Limb landmark coordinates:
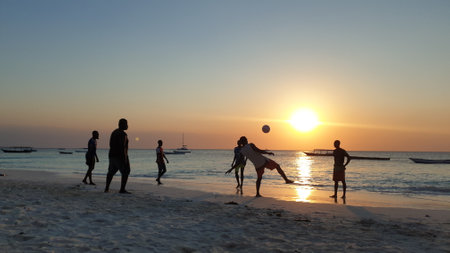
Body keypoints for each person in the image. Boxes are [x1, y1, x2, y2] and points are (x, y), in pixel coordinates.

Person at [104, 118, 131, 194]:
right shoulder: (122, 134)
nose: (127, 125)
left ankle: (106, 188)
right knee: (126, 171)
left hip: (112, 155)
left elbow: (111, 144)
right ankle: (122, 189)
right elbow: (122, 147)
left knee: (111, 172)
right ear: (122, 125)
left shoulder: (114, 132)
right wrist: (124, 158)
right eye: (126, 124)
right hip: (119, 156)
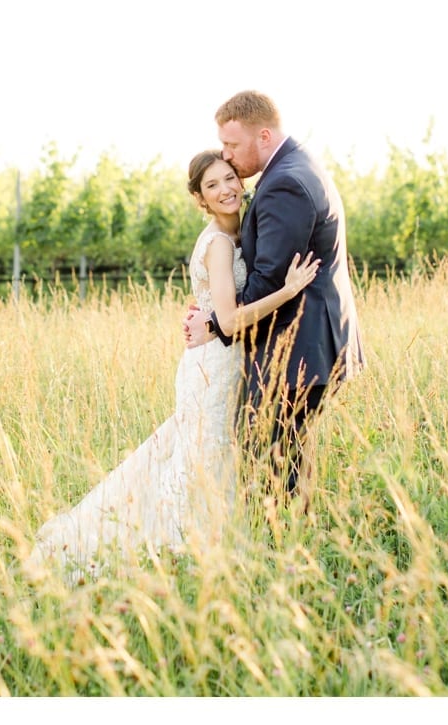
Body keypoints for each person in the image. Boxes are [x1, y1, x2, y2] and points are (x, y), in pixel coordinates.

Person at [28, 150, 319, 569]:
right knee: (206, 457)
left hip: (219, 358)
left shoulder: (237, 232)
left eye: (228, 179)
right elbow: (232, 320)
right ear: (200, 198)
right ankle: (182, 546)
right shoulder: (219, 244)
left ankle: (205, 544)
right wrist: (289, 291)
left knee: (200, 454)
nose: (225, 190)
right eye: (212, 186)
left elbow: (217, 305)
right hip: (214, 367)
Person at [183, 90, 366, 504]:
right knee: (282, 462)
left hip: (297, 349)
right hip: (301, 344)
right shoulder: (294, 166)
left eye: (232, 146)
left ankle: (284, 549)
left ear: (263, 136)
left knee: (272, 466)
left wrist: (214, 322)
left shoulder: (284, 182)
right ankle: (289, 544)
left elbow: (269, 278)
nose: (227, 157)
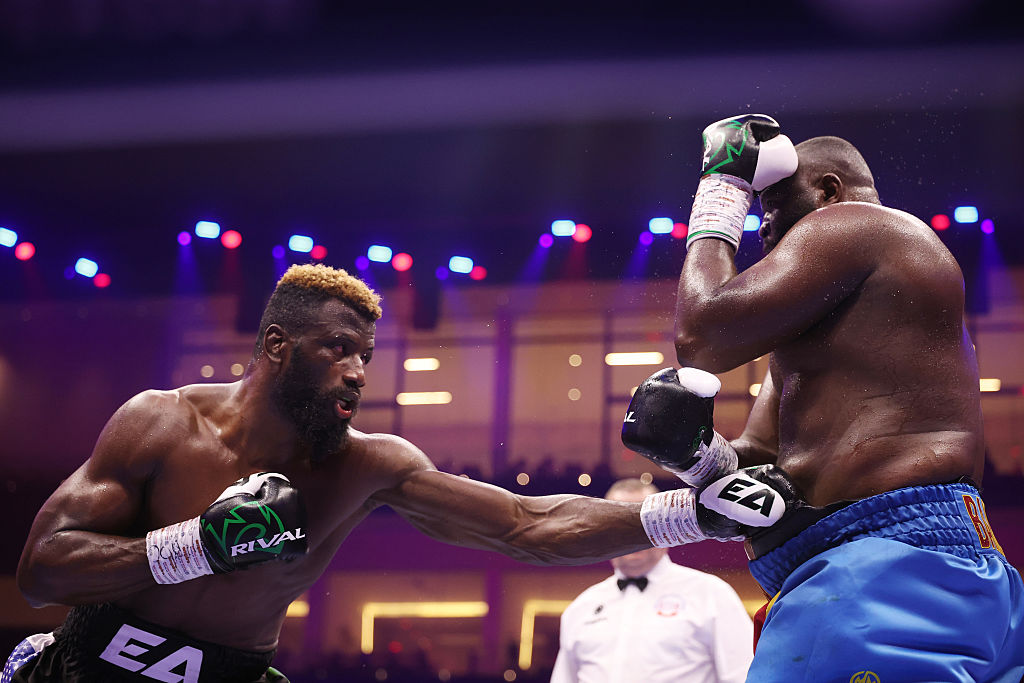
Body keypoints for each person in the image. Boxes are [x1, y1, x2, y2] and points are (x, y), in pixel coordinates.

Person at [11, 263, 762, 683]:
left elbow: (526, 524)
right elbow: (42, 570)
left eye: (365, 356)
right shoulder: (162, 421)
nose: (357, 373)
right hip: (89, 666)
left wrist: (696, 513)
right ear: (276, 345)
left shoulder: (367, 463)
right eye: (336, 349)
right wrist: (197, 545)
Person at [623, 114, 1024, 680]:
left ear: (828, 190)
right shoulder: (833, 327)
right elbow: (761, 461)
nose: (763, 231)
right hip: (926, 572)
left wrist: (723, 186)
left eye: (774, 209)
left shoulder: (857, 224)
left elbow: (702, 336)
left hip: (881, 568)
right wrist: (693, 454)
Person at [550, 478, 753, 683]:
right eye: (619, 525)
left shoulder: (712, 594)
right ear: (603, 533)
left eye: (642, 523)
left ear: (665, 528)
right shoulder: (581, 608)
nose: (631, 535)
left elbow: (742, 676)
...
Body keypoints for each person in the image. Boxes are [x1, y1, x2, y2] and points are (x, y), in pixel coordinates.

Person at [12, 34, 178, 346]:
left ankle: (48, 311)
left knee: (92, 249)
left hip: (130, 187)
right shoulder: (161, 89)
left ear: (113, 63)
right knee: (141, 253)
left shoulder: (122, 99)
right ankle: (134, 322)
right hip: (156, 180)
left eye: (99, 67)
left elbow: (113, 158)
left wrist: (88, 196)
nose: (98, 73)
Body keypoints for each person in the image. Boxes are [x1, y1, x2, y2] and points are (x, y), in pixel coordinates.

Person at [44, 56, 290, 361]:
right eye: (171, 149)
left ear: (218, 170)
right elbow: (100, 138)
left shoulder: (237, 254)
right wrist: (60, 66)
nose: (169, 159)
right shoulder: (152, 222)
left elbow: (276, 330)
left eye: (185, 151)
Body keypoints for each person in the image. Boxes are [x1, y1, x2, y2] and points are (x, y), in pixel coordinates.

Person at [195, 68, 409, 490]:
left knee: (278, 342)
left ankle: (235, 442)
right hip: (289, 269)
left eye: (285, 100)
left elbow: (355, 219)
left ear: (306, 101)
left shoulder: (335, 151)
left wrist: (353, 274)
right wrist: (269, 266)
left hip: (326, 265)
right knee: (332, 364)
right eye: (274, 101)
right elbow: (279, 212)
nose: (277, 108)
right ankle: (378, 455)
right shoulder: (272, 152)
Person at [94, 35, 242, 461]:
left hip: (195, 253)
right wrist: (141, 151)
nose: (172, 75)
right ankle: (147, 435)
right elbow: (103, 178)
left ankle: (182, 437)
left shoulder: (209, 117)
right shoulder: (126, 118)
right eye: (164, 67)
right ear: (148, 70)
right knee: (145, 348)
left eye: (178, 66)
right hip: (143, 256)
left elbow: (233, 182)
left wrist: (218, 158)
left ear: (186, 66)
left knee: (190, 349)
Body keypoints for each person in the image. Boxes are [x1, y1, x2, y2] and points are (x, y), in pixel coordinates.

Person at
* * *
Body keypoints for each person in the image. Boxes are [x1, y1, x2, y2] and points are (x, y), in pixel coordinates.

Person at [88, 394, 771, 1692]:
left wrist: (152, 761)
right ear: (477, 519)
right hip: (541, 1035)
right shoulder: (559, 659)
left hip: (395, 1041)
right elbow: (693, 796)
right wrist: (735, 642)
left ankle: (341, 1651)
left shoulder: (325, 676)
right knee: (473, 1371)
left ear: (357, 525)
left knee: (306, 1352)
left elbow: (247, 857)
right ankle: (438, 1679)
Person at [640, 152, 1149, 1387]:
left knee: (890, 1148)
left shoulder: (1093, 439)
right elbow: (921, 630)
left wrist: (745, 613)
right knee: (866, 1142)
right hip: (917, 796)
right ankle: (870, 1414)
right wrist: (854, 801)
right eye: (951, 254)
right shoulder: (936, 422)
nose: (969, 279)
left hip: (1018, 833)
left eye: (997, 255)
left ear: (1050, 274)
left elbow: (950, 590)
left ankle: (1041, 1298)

**Problem details**
I'd like the lines above from the one with "right eye: (951, 254)" up to and including the one with "left ankle: (1041, 1298)" copied exactly, with no other lines.

**Solved exercise**
right eye: (951, 254)
right shoulder: (936, 422)
nose: (969, 279)
left hip: (1018, 833)
left eye: (997, 255)
left ear: (1050, 274)
left elbow: (950, 590)
left ankle: (1041, 1298)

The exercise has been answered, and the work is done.